If you drop "MyComponent" onto the designer, you will see two properties in the property grid - "(Name)" and "Name". The name property with the parenthesis is auto-populated, your name property is not. When you look at the designer generated code, "Name" is not being written out. The question is - how can we unify these two entries in the property grid?

There are really two methods for this. The first one is a runtime solution, the second is a designtime solution.

Solution 1 - Runtime: When the site is populated, fish the name from the site.  

At designtime, the Site property will be non-null, and the name property will be serialized. Use Browsable(false) on the Name property to hide the "Name" property from the property grid.

         [Browsable(false)]
public string Name {
get {
if (this.Site != null && !String.IsNullOrEmpty(this.Site.Name)) {
name = this.Site.Name;
}

return name;
}
set {
name = value;
}
}

Solution 2 - Designer: Shadow the name property in the designer.

When the component is serialized into it's "InitializeComponent" code, it will go through the property descriptors to see what should be serialized. We can replace the property descriptor for the runtime Name property with one that returns the Name from the Site. This is called "shadowing" a property at design time. 

    class NamedComponentDesigner : ComponentDesigner {

        private string Name {
get {
return Component.Site.Name;
}
set {
// don't do anything here during loading, if a refactor changed it we don't want to do anything
IDesignerHost host = GetService(typeof(IDesignerHost)) as IDesignerHost;
if (host == null || (host != null && !host.Loading)) {
Component.Site.Name = value;
}
}
}
protected override void PreFilterProperties(System.Collections.IDictionary properties) {
base.PreFilterProperties(properties);

            string[] shadowProps = new string[] {
"Name"
};

            Attribute[] empty = new Attribute[0];
PropertyDescriptor prop;
for (int i = 0; i < shadowProps.Length; i++) {
prop = (PropertyDescriptor)properties[shadowProps[i]];
if (prop != null) {
properties[shadowProps[i]] = TypeDescriptor.CreateProperty(typeof(NamedComponentDesigner), prop, empty);
}
}

        }

}

Note here that in our class, we still need to make the "Name" property browsable false. If we did not, we would have "(Name)" and "Name", but they would be in sync because of the designer shadowing.

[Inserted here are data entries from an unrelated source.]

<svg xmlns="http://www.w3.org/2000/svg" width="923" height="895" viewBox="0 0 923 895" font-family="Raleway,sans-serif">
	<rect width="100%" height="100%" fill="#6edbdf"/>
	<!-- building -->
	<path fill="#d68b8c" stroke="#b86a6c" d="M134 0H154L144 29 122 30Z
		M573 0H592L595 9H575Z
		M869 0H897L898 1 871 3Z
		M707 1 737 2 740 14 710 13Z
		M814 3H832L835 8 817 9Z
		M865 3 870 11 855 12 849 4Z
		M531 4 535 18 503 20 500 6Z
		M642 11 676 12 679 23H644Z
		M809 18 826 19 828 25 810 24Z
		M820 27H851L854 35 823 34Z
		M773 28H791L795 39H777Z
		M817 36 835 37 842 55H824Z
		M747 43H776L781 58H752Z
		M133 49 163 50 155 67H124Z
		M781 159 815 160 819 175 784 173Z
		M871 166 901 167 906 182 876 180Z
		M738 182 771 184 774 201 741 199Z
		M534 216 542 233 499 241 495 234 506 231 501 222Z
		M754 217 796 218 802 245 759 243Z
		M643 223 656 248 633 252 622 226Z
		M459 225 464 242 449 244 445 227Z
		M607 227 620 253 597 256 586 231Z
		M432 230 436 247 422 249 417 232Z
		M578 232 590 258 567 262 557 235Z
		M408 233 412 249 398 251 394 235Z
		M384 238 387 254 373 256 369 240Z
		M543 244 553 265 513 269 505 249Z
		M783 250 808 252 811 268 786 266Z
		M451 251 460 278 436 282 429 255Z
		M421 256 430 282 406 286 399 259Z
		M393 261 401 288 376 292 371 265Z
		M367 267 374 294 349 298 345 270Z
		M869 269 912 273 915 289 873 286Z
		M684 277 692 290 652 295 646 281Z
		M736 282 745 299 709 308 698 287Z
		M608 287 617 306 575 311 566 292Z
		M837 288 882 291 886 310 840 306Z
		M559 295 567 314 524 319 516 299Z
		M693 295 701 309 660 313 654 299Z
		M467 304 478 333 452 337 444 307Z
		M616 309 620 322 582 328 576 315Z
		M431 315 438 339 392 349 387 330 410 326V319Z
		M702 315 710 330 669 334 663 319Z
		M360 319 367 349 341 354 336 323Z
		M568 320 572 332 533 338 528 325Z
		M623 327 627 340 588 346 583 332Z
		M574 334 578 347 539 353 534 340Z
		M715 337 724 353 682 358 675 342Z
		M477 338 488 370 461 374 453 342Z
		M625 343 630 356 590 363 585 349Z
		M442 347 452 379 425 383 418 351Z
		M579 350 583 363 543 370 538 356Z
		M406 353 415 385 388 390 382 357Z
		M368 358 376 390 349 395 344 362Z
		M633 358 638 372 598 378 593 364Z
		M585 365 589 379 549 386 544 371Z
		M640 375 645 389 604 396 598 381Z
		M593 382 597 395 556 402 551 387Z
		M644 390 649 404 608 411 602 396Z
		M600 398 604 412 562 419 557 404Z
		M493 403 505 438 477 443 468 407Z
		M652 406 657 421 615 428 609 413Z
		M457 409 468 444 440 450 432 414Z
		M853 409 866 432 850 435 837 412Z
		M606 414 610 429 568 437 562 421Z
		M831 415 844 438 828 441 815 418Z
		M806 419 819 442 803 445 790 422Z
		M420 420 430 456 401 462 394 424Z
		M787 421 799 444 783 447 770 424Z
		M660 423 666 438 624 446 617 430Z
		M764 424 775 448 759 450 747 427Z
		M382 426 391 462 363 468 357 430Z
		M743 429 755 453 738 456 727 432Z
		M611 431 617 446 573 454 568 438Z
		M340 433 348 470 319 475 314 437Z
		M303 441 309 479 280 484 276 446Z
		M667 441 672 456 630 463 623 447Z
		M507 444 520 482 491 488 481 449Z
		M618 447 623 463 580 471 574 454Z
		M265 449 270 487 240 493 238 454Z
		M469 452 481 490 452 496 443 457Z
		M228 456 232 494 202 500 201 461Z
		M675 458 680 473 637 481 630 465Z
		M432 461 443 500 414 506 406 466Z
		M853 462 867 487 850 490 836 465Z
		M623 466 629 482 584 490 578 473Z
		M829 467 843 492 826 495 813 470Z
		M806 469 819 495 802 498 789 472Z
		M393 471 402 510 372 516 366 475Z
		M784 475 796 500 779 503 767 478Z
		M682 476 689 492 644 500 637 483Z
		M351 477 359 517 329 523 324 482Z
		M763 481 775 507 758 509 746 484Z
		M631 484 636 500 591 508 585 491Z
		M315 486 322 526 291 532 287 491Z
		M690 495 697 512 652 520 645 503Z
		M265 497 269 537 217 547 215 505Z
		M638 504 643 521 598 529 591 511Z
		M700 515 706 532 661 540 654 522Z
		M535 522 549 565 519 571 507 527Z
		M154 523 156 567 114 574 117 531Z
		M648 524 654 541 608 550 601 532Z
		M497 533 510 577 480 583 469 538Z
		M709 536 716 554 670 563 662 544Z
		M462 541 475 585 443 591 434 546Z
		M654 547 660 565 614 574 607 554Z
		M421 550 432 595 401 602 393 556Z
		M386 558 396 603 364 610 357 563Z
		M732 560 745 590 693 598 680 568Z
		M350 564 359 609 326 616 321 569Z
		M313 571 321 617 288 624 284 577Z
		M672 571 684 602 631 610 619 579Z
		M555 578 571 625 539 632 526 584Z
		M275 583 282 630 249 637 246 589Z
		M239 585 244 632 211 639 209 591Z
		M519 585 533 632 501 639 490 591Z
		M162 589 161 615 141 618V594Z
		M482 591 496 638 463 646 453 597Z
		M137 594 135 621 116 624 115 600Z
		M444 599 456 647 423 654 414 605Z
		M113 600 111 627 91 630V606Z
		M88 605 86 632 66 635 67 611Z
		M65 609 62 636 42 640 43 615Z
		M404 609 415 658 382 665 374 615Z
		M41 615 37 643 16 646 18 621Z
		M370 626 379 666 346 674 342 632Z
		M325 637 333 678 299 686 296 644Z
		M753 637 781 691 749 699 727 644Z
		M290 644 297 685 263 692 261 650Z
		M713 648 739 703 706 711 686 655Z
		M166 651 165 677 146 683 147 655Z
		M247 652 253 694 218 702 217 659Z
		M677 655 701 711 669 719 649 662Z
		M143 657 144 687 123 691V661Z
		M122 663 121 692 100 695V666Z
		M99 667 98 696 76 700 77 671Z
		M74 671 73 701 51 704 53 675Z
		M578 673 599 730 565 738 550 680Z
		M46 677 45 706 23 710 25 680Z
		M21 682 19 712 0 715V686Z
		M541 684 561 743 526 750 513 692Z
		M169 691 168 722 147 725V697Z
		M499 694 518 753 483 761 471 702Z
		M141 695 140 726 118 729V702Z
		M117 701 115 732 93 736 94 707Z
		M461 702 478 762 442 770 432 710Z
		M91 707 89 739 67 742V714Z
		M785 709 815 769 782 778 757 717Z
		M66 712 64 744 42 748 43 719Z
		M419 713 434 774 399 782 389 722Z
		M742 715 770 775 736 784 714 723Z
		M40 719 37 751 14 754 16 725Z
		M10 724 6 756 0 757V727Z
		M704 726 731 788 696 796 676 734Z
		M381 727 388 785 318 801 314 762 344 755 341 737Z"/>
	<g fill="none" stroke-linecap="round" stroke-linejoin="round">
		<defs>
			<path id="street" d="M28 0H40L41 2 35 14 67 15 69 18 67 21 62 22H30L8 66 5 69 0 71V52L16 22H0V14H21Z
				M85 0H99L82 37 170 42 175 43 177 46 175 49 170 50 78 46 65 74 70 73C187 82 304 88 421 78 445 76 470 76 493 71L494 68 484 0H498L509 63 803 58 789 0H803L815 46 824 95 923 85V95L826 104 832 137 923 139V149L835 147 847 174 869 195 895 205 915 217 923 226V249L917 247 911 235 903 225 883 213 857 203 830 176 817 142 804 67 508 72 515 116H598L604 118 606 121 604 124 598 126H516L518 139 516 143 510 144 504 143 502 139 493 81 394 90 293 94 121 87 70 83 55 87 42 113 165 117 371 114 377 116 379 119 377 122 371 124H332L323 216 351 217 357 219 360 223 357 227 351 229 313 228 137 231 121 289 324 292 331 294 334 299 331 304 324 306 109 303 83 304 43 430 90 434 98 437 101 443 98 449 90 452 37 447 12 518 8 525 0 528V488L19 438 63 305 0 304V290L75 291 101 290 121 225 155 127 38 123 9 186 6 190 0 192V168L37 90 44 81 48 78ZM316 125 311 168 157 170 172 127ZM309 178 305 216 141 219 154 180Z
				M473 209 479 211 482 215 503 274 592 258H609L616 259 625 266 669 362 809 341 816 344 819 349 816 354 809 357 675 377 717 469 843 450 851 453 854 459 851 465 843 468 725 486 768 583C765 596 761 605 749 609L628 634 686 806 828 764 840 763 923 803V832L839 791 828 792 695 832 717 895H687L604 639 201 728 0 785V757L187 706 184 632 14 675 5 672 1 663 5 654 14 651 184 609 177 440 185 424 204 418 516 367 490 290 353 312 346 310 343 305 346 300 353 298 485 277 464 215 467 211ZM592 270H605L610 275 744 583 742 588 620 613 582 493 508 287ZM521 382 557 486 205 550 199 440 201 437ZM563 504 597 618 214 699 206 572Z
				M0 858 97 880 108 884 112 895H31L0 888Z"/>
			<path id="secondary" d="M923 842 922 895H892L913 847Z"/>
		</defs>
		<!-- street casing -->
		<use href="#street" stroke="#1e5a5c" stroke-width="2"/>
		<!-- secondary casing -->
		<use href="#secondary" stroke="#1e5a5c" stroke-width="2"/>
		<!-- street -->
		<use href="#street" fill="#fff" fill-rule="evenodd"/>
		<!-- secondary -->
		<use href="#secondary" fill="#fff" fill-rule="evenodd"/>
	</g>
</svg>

       [Designer(typeof(NamedComponentDesigner))]
public partial class MyComponent : Component {
public MyComponent() {
InitializeComponent();
}

        public MyComponent(IContainer container) {
container.Add(this);

            InitializeComponent();
}

        private string name;

        [Browsable(false)]
public string Name {
get {
return name;
}
set {
name = value;
}
}
}

Obviously the first solution is easier for this case, but I show the latter, as it is more powerful. It essentially means you can change the behaviors of properties at design time without changing runtime code. Note that once you "shadow" properties, the serialization engine will look for ShouldSerialize* methods on the designer, not the runtime class. More info on serialization here and here.